For this exercise, output the line containing "mais confiáveis e rentáveis" and every line after it through the end of the records, exactly, and no other line.

Records from a collection —
_ _ _ _

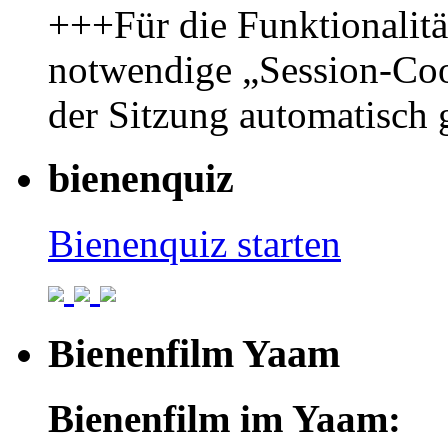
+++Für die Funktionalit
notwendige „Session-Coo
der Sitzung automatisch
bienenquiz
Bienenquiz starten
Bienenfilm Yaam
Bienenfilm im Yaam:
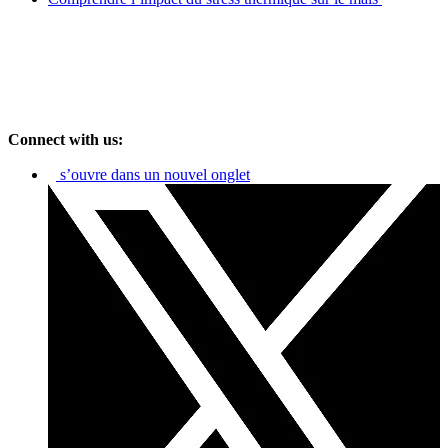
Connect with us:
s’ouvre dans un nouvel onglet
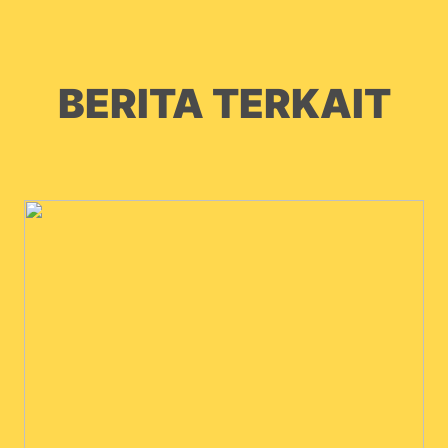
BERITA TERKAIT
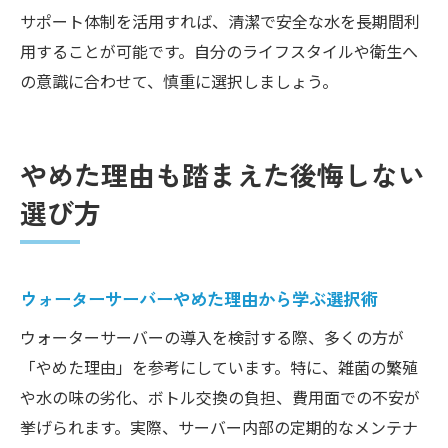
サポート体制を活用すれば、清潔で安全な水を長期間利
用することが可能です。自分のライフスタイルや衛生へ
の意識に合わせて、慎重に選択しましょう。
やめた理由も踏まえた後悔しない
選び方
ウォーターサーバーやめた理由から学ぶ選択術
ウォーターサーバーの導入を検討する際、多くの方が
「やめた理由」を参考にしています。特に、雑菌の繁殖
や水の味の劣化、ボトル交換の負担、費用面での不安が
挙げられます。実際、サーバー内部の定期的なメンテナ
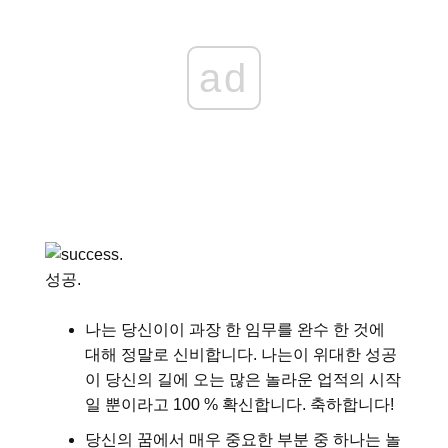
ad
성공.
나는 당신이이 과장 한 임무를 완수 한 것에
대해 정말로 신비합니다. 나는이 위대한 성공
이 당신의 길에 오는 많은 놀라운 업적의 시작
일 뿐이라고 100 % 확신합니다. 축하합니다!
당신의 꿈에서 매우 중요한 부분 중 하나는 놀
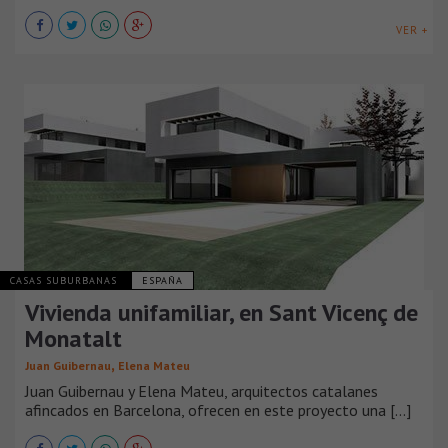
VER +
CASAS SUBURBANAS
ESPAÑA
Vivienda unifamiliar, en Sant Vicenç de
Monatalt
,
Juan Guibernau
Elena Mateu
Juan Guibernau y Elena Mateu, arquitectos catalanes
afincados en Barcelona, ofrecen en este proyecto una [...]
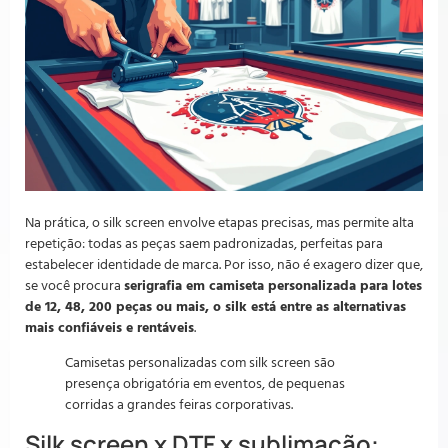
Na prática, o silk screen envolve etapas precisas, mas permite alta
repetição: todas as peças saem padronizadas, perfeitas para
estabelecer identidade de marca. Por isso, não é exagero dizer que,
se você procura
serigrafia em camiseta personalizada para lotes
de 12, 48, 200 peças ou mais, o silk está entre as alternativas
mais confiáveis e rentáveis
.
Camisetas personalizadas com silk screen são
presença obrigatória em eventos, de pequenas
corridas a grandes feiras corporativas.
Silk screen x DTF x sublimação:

_ _ _ _

Your solution —
mais confiáveis e rentáveis
.
Camisetas personalizadas com silk screen são
presença obrigatória em eventos, de pequenas
corridas a grandes feiras corporativas.
Silk screen x DTF x sublimação:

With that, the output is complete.